Traditional counterweights

Traditionally, the counterweight to State was the Congregation for the Doctrine of the Faith – formerly known as the Holy Office, and before that as the Roman Inquisition – but Francis has side-lined the Vatican’s doctrinal office.

When Francis first took over, it seemed he wanted to clip the wings of the Vatican’s most powerful office and use the Vatican’s financial offices to hold the Secretariat in check; but when a draft of the new Vatican constitution was circulated, the Secretariat of State was more powerful than ever.

Even after the latest setback caused by the Chelsea deal, many observers wonder whether the wing-clipping Stato has endured will be anything but temporary. Will Stato wrest back its power – and money – as it has done in the past?

History rhymes

It seems it would take Solomon to figure out how to cut the mega-dicastery down to size, but perhaps the wisest of ancient Israel’s kings has already provided a solution: Cut the baby in half.

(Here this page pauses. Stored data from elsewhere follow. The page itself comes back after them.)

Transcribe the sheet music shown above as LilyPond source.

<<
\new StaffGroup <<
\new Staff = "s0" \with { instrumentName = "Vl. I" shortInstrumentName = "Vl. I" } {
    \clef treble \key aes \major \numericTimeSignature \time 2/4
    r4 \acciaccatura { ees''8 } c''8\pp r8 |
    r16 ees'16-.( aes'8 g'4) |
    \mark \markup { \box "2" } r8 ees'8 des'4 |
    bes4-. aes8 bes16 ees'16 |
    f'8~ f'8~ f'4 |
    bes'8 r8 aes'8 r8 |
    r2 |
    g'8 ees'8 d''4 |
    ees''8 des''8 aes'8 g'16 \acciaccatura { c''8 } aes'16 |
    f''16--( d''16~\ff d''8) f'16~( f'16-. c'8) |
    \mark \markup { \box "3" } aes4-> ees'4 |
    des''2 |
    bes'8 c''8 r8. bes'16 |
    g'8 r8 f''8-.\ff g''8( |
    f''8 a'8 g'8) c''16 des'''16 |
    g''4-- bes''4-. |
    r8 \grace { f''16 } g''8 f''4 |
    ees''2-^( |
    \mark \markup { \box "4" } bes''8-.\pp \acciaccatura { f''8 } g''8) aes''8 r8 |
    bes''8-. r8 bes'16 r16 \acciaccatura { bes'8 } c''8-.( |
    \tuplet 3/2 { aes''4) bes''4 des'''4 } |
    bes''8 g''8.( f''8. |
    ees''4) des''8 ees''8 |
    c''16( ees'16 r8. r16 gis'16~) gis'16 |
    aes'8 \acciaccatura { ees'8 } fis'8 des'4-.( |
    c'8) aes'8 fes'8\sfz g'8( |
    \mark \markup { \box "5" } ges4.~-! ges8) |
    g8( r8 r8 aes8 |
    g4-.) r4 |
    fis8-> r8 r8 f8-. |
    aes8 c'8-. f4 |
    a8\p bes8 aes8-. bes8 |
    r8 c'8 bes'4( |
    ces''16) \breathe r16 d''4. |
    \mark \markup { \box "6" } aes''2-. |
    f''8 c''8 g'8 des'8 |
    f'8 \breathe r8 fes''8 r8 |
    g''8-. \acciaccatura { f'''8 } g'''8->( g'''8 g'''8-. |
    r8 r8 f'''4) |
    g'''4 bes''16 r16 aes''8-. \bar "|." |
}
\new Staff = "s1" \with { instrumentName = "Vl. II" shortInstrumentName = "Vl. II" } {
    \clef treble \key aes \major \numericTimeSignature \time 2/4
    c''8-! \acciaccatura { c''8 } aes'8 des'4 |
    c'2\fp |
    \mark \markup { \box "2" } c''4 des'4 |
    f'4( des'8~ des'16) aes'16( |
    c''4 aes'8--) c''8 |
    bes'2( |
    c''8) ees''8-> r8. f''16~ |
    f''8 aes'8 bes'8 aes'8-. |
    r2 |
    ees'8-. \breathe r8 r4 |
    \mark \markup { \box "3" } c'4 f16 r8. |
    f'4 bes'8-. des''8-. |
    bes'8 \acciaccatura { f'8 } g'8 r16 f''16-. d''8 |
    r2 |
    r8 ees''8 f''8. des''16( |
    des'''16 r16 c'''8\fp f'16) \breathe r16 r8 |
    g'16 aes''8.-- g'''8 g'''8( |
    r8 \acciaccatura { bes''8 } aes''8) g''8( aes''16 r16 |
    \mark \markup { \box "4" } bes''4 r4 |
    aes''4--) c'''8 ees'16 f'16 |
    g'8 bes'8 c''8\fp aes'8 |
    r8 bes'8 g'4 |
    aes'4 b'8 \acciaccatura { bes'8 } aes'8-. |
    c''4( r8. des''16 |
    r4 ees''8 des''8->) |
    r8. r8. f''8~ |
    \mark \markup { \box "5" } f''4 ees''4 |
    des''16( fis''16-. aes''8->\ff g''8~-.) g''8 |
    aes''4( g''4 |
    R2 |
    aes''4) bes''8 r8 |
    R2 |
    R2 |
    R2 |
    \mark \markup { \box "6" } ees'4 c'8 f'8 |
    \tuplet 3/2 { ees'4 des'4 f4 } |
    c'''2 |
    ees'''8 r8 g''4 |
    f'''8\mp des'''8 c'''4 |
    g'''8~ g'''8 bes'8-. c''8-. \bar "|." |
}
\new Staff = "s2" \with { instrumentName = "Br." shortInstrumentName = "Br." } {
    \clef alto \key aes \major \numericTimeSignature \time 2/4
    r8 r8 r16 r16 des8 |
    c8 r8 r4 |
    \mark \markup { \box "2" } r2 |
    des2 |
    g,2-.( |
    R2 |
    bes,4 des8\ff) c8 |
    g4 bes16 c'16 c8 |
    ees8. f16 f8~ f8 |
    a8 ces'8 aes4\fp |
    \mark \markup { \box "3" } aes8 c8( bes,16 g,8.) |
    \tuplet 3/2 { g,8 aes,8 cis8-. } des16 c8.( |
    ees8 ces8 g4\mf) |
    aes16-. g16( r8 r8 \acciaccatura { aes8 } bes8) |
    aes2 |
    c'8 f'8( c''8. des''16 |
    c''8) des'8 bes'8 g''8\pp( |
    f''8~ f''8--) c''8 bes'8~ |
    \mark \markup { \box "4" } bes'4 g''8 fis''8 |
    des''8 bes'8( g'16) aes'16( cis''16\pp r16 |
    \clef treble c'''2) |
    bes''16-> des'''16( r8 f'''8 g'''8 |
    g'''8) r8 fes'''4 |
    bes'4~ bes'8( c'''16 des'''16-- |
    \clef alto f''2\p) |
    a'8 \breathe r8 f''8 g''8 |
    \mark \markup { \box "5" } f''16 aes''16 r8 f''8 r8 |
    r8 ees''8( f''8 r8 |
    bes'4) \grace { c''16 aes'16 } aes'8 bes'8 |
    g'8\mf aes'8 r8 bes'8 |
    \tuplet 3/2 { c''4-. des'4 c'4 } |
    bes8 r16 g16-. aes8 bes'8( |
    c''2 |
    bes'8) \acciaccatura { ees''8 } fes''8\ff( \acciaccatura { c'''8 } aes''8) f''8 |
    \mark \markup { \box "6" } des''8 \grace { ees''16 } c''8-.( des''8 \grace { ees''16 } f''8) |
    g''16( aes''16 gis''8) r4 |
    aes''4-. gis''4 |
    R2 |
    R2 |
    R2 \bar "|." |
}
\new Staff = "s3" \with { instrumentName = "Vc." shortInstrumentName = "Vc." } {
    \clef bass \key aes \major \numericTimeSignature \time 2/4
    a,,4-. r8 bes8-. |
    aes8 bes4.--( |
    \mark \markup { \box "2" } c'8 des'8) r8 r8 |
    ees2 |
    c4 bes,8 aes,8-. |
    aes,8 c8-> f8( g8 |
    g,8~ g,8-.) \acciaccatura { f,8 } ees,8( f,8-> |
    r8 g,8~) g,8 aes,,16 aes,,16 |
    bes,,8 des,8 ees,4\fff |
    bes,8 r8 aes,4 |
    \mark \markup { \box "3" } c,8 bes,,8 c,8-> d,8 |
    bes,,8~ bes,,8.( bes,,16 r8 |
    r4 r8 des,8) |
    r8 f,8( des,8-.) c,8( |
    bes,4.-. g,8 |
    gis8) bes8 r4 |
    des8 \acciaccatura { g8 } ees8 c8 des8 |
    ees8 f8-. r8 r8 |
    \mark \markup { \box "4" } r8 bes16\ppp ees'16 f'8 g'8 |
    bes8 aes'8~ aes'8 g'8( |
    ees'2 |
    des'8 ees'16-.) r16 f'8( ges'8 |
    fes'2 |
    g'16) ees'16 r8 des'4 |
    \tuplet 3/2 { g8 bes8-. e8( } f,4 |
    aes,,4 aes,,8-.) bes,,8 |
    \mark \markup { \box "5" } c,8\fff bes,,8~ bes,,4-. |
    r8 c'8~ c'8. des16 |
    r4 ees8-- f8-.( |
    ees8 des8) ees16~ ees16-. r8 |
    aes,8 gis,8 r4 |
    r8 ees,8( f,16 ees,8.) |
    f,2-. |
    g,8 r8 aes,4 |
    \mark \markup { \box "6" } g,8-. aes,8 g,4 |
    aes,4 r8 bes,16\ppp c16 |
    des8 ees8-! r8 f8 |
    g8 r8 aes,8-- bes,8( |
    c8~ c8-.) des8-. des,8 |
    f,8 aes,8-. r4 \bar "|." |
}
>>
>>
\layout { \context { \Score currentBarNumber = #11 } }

In fact, Paul VI juridically split the office in the 1960’s. However, this separation was more de iure than de facto. The Secretary of State had control of both offices, and the institutional separation never really took place. John Paul II ended the fiction in the 1980’s.

The main reason such a separation is difficult is that the two functions of the Secretariat of State are intertwined. To see this, just look at the functions of the Apostolic Nuncios – the diplomats of the Holy See – who are not only ambassadors to the various secular states to which they are accredited, but also the conduit between the local churches and the Vatican. Nuncios are often charged with investigating wayward prelates, to name just one way this arrangement works in practice, and they offer recommendations for new bishops.

In order to diminish the power of the Secretariat of State, the pope needs to figure out what to do with the nuncio: A changing world and changing Church mean the time might be ripe reform the role and function of the Vatican’s diplomatic corps completely.

Real synodality

The clerical sex abuse crisis has highlighted the problem: Nuncios have been the main conduit connecting dioceses and the Vatican when discussing abuse cases, and secular authorities have raised eyebrows. From Australia, to the United States, to Great Britain, investigators into the abuse crisis have cited uncooperative Vatican representatives. In the secular 21st century, the idea that a papal representative can deal with local criminal actions under cover of diplomatic immunity is not going to hold water, and could eventually put the Holy See international status in jeopardy.

If you couple this reality with Pope Francis’s call for a more decentralized and synodal Church, a solution readily presents itself: The local Church can fulfil all the functions of the nuncio that aren’t purely diplomatic.

This could be accomplished either through the bishops’ conference or by the country’s primate, but in either case, all routine communication between the local churches and the Vatican should be through a local office, not unlike what happens with the World Lutheran Federation and other transnational ecclesial bodies.

How would it work?

The nuncio’s role should be confined to the diplomatic activities of the Holy See.

This doesn’t mean nuncio wouldn’t play any role in the local Church, nor that he wouldn’t communicate his observations to the Vatican on issues such as potential new bishops – after all, all ambassadors do similar things – but that his boss would be a proper Vatican foreign minister, answerable directly to the pontiff.

What is now the General Affairs section of the Secretariat of State could assume a Moderator of the Curia role at the Vatican – still powerful, but not omnipotent.

The primary objection to such a move is that it would give more power to local Churches, and lessen Vatican oversight – and micromanagement – of what happens in each diocese.

For Pope Francis to achieve the synodality he has spent his pontificate promoting, he will need to let go of some of the power centred at the Vatican, and splitting the Secretary of State would be a good start.

 

Charles Collins is Managing Editor of Crux.